NCG argued that its goods were not drug paraphernalia under the CSA because they can be used for alternate purposes including dispensing essential oil for vaping tobacco. And even if the goods were drug paraphernalia, the exemptions to the CSA, i.e., the Tobacco Exemption and the Authorization Exemption described above, applied.
NCG analogized its goods to razor blades and postage scales, which can be used to cut and weigh illegal drugs. But most of us have different purposes for buying these goods, i.e., shaving and weighing letters.
The Board acknowledged that the goods included in the application were not unlawful on their face. But the record established that the goods often came pre-filled with cannabis distillate. And were primarily intended for use in connection with inhaling marijuana via dabbing (thus THE DABARATUS device). Therefore, the Board held that the goods were drug paraphernalia and the Tobacco Exemption did not apply.
Turning to NCG’s Authorization Exemption argument, the Board found it was perhaps a matter of first impression. NCG’s home state is Colorado, where the sale of medical and recreational cannabis and corresponding goods are legal under state law. NCG argued that it is therefore an authorized person under Colorado state law such that its distribution of the applied-for goods was not in violation of the CSA.
The Board noted that NCG’s rights in a federal trademark would not be limited to Colorado. Granting NCG a federal trademark registration would give NCG presumptive exclusive rights to nationwide use of the Marks in connection with the goods at issue, not just in Colorado.
The Board found the Authorization Exemption was tied to a geographic area, i.e., NCG is authorized to sell cannabis goods in Colorado. Colorado state law does not authorize NCG to sell cannabis goods outside of Colorado.
The Board therefore held that when the Authorization Exemption is based on State law, it does not support federal trademark registration.

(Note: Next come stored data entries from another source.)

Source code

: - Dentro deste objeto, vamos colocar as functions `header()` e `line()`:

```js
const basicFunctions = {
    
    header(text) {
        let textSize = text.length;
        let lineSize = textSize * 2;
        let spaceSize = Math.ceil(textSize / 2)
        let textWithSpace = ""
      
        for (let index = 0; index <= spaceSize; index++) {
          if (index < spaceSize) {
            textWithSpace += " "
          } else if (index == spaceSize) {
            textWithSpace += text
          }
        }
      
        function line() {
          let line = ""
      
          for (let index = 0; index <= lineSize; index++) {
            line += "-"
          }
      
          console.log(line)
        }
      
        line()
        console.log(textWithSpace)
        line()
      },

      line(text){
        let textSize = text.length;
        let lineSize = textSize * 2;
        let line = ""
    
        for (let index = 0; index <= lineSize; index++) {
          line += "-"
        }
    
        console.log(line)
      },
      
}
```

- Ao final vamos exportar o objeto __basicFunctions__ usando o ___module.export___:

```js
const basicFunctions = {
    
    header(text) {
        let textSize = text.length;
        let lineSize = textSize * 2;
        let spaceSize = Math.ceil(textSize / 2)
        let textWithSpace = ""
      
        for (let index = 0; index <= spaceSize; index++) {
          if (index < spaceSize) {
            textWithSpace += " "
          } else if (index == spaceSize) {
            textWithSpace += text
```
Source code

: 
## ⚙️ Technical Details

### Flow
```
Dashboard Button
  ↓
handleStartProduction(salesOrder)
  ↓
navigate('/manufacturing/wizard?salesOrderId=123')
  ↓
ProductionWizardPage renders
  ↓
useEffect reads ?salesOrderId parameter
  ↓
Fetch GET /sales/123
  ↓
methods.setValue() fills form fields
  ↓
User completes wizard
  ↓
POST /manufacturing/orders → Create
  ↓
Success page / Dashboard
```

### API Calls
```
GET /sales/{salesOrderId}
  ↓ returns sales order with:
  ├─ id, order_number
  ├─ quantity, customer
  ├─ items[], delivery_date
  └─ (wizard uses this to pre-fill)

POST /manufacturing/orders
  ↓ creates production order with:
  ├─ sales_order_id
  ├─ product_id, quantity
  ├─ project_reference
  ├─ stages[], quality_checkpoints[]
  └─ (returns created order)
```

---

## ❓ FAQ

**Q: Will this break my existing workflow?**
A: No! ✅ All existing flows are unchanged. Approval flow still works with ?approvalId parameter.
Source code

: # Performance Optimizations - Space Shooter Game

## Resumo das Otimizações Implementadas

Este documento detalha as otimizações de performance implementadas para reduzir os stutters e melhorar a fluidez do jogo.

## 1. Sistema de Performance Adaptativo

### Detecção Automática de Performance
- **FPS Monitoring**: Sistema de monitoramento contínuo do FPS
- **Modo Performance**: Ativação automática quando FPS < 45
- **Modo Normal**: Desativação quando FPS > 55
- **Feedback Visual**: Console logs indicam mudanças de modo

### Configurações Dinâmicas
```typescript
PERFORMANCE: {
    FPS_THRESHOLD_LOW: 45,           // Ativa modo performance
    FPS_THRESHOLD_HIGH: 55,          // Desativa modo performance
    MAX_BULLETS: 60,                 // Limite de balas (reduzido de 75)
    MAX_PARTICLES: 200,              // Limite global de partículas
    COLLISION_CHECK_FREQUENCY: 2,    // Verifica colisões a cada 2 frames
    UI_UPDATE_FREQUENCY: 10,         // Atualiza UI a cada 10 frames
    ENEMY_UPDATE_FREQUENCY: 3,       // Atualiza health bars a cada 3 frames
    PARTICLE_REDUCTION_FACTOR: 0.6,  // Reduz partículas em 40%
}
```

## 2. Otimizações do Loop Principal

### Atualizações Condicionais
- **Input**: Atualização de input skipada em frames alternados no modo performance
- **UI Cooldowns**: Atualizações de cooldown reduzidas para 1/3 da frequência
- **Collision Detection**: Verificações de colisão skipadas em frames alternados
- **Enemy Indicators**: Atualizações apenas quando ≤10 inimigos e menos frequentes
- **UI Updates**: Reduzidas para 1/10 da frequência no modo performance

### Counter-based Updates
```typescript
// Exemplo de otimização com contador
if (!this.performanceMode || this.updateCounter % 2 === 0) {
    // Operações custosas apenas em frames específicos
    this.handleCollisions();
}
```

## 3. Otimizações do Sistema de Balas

The USPTO and TTAB continuously remind us that each application must be considered on its own record when determining registrability of a trademark. NCG’s advertising made it clear that THE DABARATUS tool was primarily intended to be used for inhaling marijuana. But it’s unclear whether NCG would have faced the same refusals if THE DABARATUS tool was only sold empty or marketed for use with cannabis goods not in violation of the CSA, i.e., hemp.
Cannabis industry professionals seeking federal trademark protection should be mindful of the rights afforded by state and federal law. Even without a federal registration, a mark may be protected, albeit to a lesser extent, under “common law,” i.e., state law. But the intended use and advertising of the goods under an applied-for mark may impact the chances of obtaining a federal registration. At least for today though, the cannabis industry may find this precedential decision isn’t worth a dab.